**Exercise text**

----

City of Kamloops sponsors bullying and harassment resolution for SILGA consideration

City wants to see safeguards

Kamloops city council wants to see the province adopt more effective measures to protect municipal staff, council and board members from mistreatment at the hands of local elected officials.

A Kamloops-sponsored resolution will be considered by municipal delegates at next week’s Southern Interior Local Government Association convention, recommending safeguards against bullying and harassment by local elected officials.

“There is currently no legislation in place that effectively safeguards local government staff or elected officials from bullying, harassment and other inappropriate treatment at the hands of other local elected official[s],” the resolution states.

The resolution suggests the Union of B.C. Municipalities ask the B.C. government to make changes to the Workers Compensation Act, including local elected officials in the act's definition of a worker.

That would mean existing WorkSafeBC policies and safeguards around bullying and harassment would be applicable to elected officials — which is not presently the case.

----

**Provided information**
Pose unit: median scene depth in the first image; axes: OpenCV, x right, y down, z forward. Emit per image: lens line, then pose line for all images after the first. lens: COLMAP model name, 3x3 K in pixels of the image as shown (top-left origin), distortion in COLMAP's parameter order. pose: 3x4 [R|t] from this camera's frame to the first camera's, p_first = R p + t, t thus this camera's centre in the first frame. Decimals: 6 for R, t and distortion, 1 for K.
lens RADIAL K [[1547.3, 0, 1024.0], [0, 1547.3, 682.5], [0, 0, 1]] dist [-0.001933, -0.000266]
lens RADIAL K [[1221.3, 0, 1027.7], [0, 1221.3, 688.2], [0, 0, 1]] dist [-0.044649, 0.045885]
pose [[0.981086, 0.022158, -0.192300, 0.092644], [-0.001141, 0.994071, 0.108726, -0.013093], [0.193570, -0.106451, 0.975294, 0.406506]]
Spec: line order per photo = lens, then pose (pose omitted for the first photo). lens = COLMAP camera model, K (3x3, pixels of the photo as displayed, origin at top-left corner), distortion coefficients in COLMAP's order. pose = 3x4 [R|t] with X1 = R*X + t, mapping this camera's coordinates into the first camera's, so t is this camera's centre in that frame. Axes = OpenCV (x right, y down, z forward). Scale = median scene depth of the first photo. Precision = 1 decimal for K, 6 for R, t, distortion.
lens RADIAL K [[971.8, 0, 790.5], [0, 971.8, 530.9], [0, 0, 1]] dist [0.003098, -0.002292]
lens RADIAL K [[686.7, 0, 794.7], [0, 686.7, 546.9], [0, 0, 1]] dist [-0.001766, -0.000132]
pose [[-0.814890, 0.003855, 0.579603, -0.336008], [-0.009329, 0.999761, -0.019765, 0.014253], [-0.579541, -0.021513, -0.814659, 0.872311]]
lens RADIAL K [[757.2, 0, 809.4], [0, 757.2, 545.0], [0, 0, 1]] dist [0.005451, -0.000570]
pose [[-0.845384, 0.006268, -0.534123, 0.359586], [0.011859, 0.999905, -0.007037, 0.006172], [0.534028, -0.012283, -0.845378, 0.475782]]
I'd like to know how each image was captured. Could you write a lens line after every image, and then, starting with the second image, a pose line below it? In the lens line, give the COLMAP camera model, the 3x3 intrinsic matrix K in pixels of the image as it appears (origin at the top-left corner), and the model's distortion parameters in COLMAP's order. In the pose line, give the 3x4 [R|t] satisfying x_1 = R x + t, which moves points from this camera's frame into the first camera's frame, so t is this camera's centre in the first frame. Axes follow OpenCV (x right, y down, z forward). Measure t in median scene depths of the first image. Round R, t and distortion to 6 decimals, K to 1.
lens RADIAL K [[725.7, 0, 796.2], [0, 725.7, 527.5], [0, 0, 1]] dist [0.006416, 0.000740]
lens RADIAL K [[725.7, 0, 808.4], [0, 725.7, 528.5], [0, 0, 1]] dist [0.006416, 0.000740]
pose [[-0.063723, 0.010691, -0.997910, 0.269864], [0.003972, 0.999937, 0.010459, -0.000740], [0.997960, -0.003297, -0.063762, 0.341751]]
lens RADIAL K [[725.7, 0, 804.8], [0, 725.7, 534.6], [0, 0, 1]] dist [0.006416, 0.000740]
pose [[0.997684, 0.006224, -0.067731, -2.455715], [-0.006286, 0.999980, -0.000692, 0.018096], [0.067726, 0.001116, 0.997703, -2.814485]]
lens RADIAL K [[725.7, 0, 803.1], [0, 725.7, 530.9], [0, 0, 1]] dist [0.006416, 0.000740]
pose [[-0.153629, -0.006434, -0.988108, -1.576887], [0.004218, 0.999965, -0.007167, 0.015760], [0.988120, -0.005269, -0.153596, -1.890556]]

----

**Task requirements**
In the Kamloops resolution article, which provincial act would the resolution have the B.C. government change?

**Exercise output**
The Workers Compensation Act